Algorithms to Approximate Column-Sparse Packing Problems

TL;DR

This paper introduces new algorithms using attenuation and multiple-chance techniques to improve approximation ratios for column-sparse packing problems, achieving near-optimal solutions for several well-studied cases.

Contribution

It presents unifying ideas that enhance approximation algorithms for column-sparse packing problems, including LP relaxation bounds and stochastic variants.

Findings

Achieved the integrality gap for k-column sparse packing integer programs.

Improved approximation for stochastic k-set packing.

Approached half the gap for a hypergraph matching conjecture.

Abstract

Column-sparse packing problems arise in several contexts in both deterministic and stochastic discrete optimization.

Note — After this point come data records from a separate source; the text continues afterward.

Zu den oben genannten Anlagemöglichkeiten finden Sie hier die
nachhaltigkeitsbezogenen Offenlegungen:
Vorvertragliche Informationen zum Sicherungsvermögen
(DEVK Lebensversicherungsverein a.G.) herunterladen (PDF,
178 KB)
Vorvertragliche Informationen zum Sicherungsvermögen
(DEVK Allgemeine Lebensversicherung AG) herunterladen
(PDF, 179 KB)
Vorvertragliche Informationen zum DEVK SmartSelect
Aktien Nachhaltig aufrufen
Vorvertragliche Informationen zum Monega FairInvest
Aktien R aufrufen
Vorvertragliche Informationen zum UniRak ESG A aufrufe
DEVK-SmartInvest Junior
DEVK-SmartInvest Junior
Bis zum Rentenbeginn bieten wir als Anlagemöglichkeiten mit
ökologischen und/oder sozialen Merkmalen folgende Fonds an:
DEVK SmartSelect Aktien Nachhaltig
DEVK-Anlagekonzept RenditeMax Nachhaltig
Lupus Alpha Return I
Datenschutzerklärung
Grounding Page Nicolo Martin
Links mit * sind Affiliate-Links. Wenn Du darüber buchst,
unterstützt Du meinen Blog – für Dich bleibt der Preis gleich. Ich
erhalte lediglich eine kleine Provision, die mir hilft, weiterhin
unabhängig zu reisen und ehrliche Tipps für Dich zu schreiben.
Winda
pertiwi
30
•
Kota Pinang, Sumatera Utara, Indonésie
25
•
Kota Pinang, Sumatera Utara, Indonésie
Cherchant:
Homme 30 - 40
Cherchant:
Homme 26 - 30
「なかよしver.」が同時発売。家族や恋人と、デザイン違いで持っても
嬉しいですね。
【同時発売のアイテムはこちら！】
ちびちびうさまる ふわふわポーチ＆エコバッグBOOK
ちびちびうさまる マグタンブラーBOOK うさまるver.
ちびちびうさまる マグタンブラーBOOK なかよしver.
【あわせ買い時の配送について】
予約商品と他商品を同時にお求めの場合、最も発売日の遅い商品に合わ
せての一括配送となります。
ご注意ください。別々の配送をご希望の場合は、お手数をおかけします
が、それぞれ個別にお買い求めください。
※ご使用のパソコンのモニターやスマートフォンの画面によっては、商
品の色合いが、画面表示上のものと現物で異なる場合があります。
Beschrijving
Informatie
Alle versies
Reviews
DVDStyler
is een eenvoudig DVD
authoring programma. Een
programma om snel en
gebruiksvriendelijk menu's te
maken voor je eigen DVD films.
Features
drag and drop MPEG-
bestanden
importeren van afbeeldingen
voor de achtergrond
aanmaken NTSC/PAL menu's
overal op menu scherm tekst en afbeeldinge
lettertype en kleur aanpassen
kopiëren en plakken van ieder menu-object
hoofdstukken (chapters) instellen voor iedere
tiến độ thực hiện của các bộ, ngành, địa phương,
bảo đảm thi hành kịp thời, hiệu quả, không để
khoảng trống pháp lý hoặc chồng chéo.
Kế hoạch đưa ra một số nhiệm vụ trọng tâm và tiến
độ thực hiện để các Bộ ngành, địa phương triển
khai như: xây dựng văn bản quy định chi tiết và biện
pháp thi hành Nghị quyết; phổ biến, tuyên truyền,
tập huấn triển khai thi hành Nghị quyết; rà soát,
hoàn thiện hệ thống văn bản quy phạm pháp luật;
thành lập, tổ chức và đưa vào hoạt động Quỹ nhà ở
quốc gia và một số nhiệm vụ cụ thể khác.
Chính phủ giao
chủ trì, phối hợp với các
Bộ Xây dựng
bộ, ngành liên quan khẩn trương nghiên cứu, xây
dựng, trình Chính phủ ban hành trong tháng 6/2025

We present two unifying ideas, (non-uniform) attenuation and multiple-chance algorithms, to obtain improved approximation algorithms for some well-known families of such problems. As three main examples, we attain the integrality gap, up to lower-order terms, for known LP relaxations for k-column sparse packing integer programs (Bansal et al., Theory of Computing, 2012) and stochastic k-set packing (Bansal et al., Algorithmica, 2012), and go "half the remaining distance" to optimal for a major integrality-gap conjecture of Furedi, Kahn and Seymour on hypergraph matching (Combinatorica, 1993).